Venezuela’s economic and political crisis, which has brought the country hyperinflation, food shortages, and deteriorating public services, can only change if the pressure comes from within.
The European Union's Role in Latin America
UM’s new vice president for hemispheric and global affairs, María de Lourdes Dieck-Assad, center, dropped by the conference to introduce herself.

Outside pressure from charter organizations, such as the Organization of American States, could play a role if those organizations clearly defined what a breakdown in democratic freedoms entailed and issued sanctions against the government of President Nicolas Maduro.

These were some of the conclusions offered by Felix Beltran of Eastern Washington University and Carolina Zaccato of the Universidad de San Andres in Argentina, two panelists at the all-day conference “Latin American Challenges: The Role of the European Union,” sponsored by UM’s European Union Center and the Institue for Advanced Study of the Americas.

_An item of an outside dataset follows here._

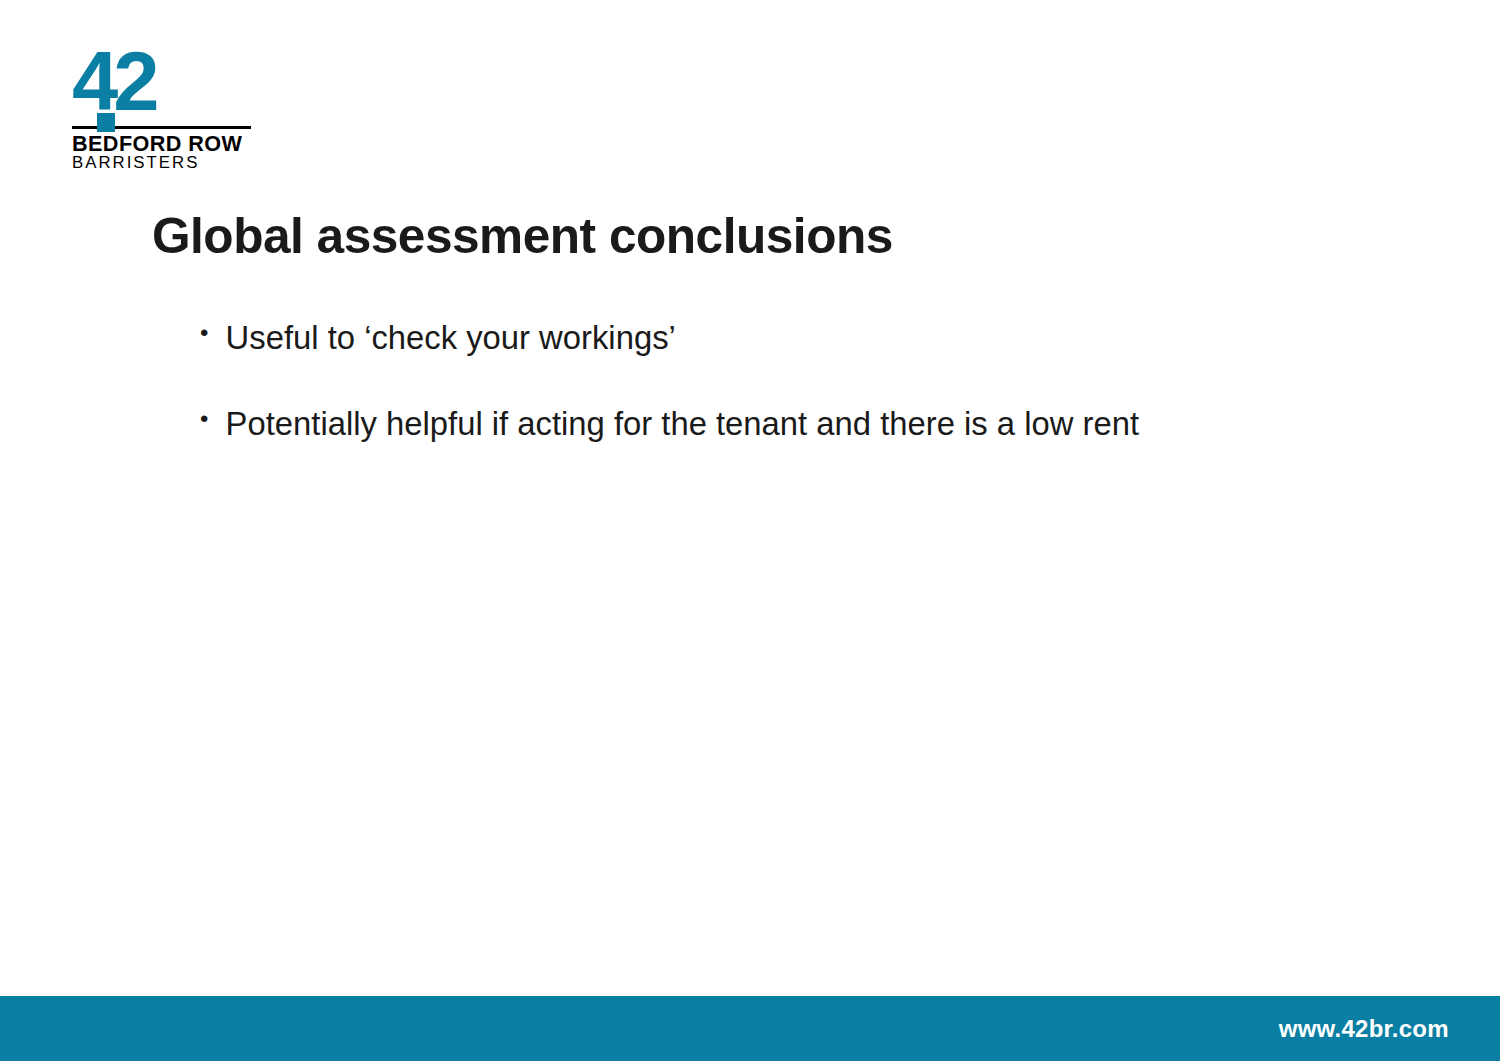42 BEDFORD ROW BARRISTERS
Global assessment conclusions
Useful to ‘check your workings’
Potentially helpful if acting for the tenant and there is a low rent
www.42br.com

Joaquin Roy, director of the European Union Center, welcomed about 30 students, academics and visiting professors to a large classroom in the 1300 Campo Sano building on UM’s Coral Gables campus. UM’s new vice president for hemispheric and global affairs, María de Lourdes Dieck-Assad, also dropped by.

Scholars from several universities presented papers ranging from “Regionalism and the European Union” and “Inter-American Integration” to the crisis in Venezuela and the status of Cuba in the hemisphere.